The Great Chronicle of Buddhas
by Ven. Mingun Sayadaw | 1990 | 1,044,401 words
This page describes Story concerning a Donor of a Monastery contained within the book called the Great Chronicle of Buddhas (maha-buddha-vamsa), a large compilation of stories revolving around the Buddhas and Buddhist disciples. This page is part of the series known as on Pāramitā. This great chronicle of Buddhas was compiled by Ven. Mingun Sayadaw who had a thorough understanding of the thousands and thousands of Buddhist teachings (suttas).
Story concerning a Donor of a Monastery
This incident happened on the other side of the ocean, i.e. in India. A rich householder, who had already donated a monastery, intended to make an offering to the Sangha. After making necessary preparations, he went to the Order of Bhikkhus and addressed them: “Venerable Sirs, may you designate someone to receive my offering for the Sangha?” It happened that it was the turn of an immoral bhikkhu to represent the Sangha for alms. Although the man knew well that the designated bhikkhu was immoral, he treated him with full respect: the seat for the bhikkhu was prepared as for a ceremonious occasion, decorated with a canopy overhead, and scented with flowers and perfumes. He washed the feet of the bhikkhu and anointed them with oil very reverentially as if he were attending upon the person of the Buddha Himself. He then made his offering to the bhikkhu paying full homage to the Sangha.
That afternoon, the immoral bhikkhu went back to his house and standing at the doorway asked for a hoe, which he needed to make some repairs in the monastery. The donor of the monastery did not even bother to get up from his seat, he simply pushed the hoe towards the bhikkhu with his feet. The members of his family then asked him: “Respected Sir, this morning you had heaped upon this bhikkhu so much veneration; now you have shown him not even a small part of that deference. Why is this difference between the morning and the afternoon in your attitude towards the bhikkhu?” The man replied: “My dear ones, the respect I was showing this morning was towards the Sangha not to this immoral bhikkhu.” Some Considerations about Puggalika-dāna and Saṅghika-dāna
There are some people who maintain that if some person should approach one for alms and if one knew beforehand that the person was of bad morality, one should not make any offering to that person; if one should do so, it would be like watering a poisonous plant.

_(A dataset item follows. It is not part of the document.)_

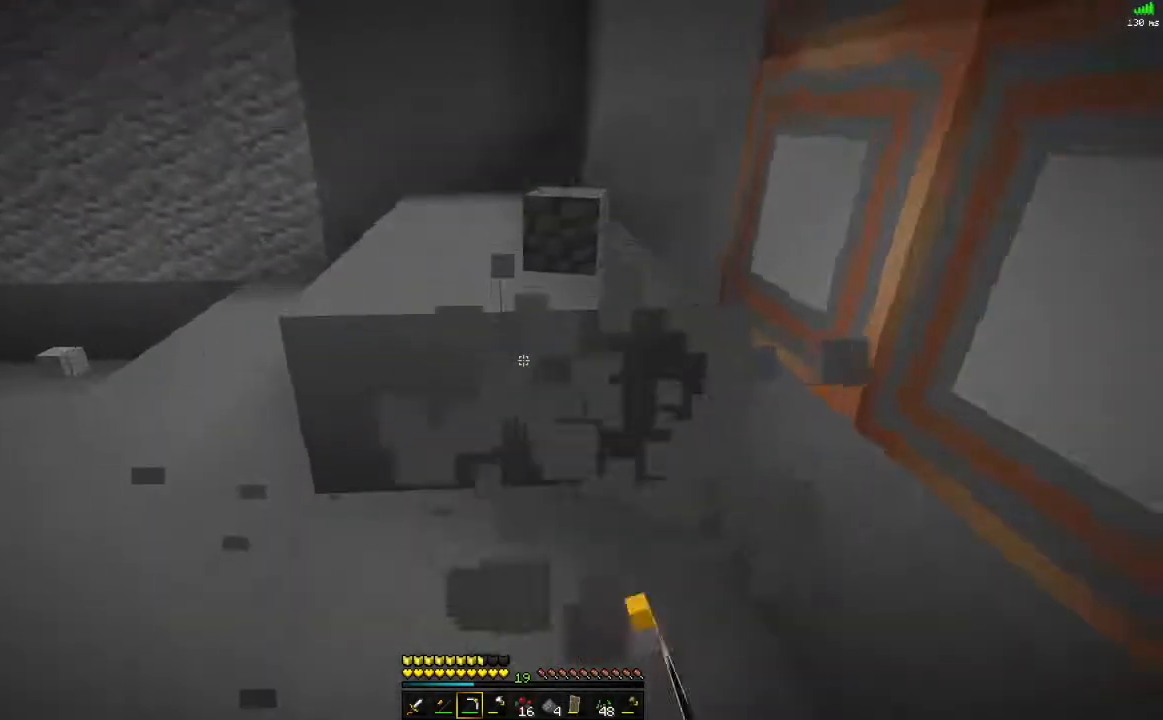
{"keys": [], "mouse": ["left"], "events": [[17, "space", "up"], [101, "w", "up"]]}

But it could not be said that every act of offering made knowingly to immoral persons is blameworthy. It is the volition of the giver that must be taken into account here. If the donor should approve of the bad habits of the recipient and give with a view to give him support and encouragement for continuance of his immoral practices, then only his gift would be like watering a poisonous plant. If the donor does not approve of the bad habits to the recipient and has no mind to encourage him to continue with his bad practices, but emulating the example of the monastery donor described above, if he makes his gift in such a way that it becomes a true saṅghika-dāna, then no blame can be attached to such an offering.
Again there are some who maintain that whether the recipient is of good moral character or bad moral character is no concern of the donors; it only concerns the recipient. Therefore, remaining indifferent to the character of the recipient, whether good or bad, the donor should bear in mind: “This is a noble person, an ariya (or an arahat).” They maintain that this act of offering is blameless and as fruitful as making an offering to an arahat. This point of view is also untenable.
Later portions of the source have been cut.